Press
13 October 2014
Bloomberg 13.10.2014 Fedor Bizikov's comment "Ruble Risks Betrayal at Home in Rush for Dollars: Russia Credit"
Ruble Risks Betrayal at Home in Rush for Dollars: Russia Credit2014-10-13 10:08:11.88 GMT
By Vladimir Kuznetsov and Natasha Doff
Oct. 13 (Bloomberg) -- More Russians are keeping their cash
in dollars and euros as the ruble falls to records amid central
bank efforts to maintain control over the pace of the decline.
The number of people with foreign-currency holdings rose in
September from August, Bank of Russia said in its inflation
report published Oct. 10. OAO Sberbank, Russia’s biggest lender,
had its first drop in retail deposits since May last month,
while the premium to swap rubles for dollars climbed to a record
at the end of last week, data compiled by Bloomberg show.
Investors are betting the most in six years that central
bank Governor Elvira Nabiullina will have to raise interest
rates after about $6 billion of interventions failed to prevent
the ruble from reaching all-time lows every day last week. While
the economy risks sinking into a recession amid U.S. and
European Union sanctions over the crisis in Ukraine, policy
makers must underpin confidence in the ruble.
“Once the mindset of a crisis sets in, it becomes a self-
fulfilling prophecy,” Neil Shearing, an economist at Capital
Economics Ltd. in London, said by phone on Oct. 10. “Residents
start to anticipate further weakness in the ruble and shift out
of rubles and into hard currency and that precipitates further
weakness.”
Psychological Levels
Russians have been moving savings out of the ruble as
President Vladimir Putin’s standoff with the U.S. and its allies
worsened with the March annexation of Crimea. The ratio of
deposits in foreign currencies rose to 19.4 percent in August
from 17.4 percent in December, according to central bank data.
While September figures aren’t yet available, the ruble
tumbled during the month as the U.S. and EU imposed new
penalties on companies including OAO Rosneft, Russia’s biggest
oil company, and Sberbank. The lender’s deposits fell 33.9
billion rubles ($840 million) in September, data showed Oct. 7.
The depreciation, the world’s steepest since June, has
gathered momentum this month as oil’s drop below $90 a barrel
dimmed the outlook for Russia’s budget revenue. The currency
weakened past 40 per dollar for the first time last week.
“The ruble is breaking through psychological levels,”
Fedor Bizikov, a money manager at GHP Group in Moscow said by
phone on Oct. 10.
2008 Crisis
Russians also moved their cash out of rubles when the 2008
financial crisis sent the currency sliding as oil prices tumbled
below $40 a barrel.
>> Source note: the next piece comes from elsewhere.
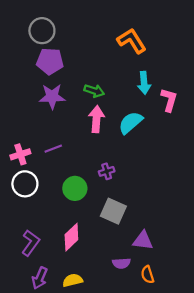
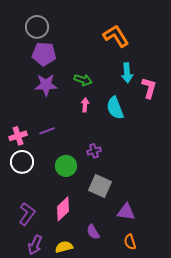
pink arrow: (96, 119) -> (85, 105), size x0.6
cyan semicircle: (130, 123) -> (115, 108), turned -70
purple semicircle: (121, 263) -> (93, 232), moved, turned 63

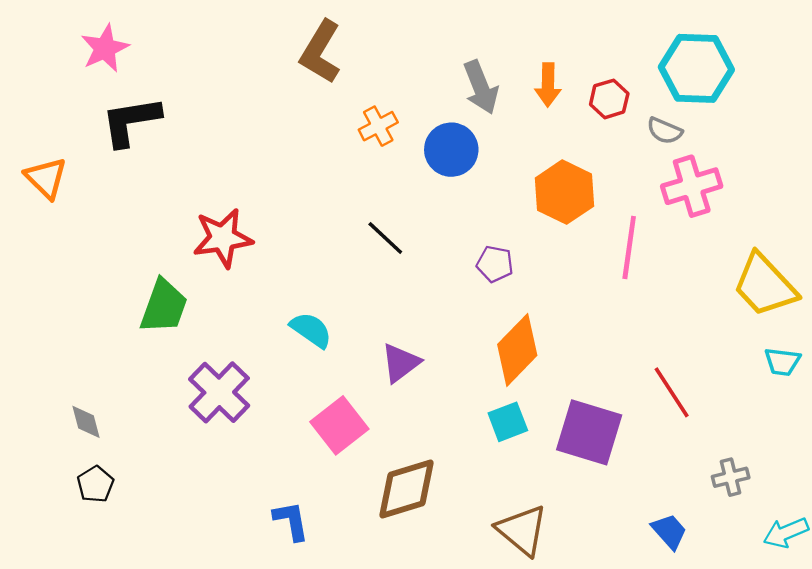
The ratio of bank deposits held in foreign
currencies more than doubled in six months to 34 percent by
January 2009, central bank data show.
Even with the past month’s drop, Brent averaged $106 a
barrel in 2014. Ruble weakness is also boosting proceeds of
state energy exporters since they earn in dollars, helping the
government more than double its budget surplus in the first
eight months.
Funding conditions for Russian companies are worsening as
they face $55 billion of debt maturities this year, central bank
estimates show. The rate on a three-year ruble-dollar basis swap
reached negative 301 basis points today, signaling traders are
willing to pay a record premium for dollars.
Nabiullina could slow the flight by raising borrowing
costs, according to Natalia Orlova, the chief economist at Alfa
Bank in Moscow. She held the key rate at 8 percent last month
following 250 basis points of increases since March. The next
scheduled rate meeting is Oct. 31.
‘One-Way Street’
“As the market sentiment is still dominated by the fears
of capital controls, we believe a hike in the interest rate
would be a good signal,” Orlova and analyst Dmitry Dolgin wrote
in an e-mailed note Oct. 10.
Wagers for rate increases in the next three months soared
more than 100 basis points last week to 168 points on Oct. 10,
the most since October 2008. The Bank of Russia is trying to
balance inflation three percentage points above its 5 percent
target and an economy nearing recession.
Russian reserves are at a four-year low after dropping $57
billion in 2014 to $454.7 billion last week. Brent traded near a
four-year low, Russia’s 10-year bonds had their worst week since
August and the ruble fell 1.4 percent versus the dollar-euro
basket. The currency slid for a seventh day today, losing 0.5
percent to 45.2826 as of 2:05 p.m. in Moscow.
“With oil prices this low, it’s a one-way street for the
ruble,” Lars Christensen, chief emerging-market analyst at
Danske Bank A/S in Copenhagen, said by phone. “The central bank
is trying to fight the speed of it, but they also know that they
can’t fight it forever and the market knows that.”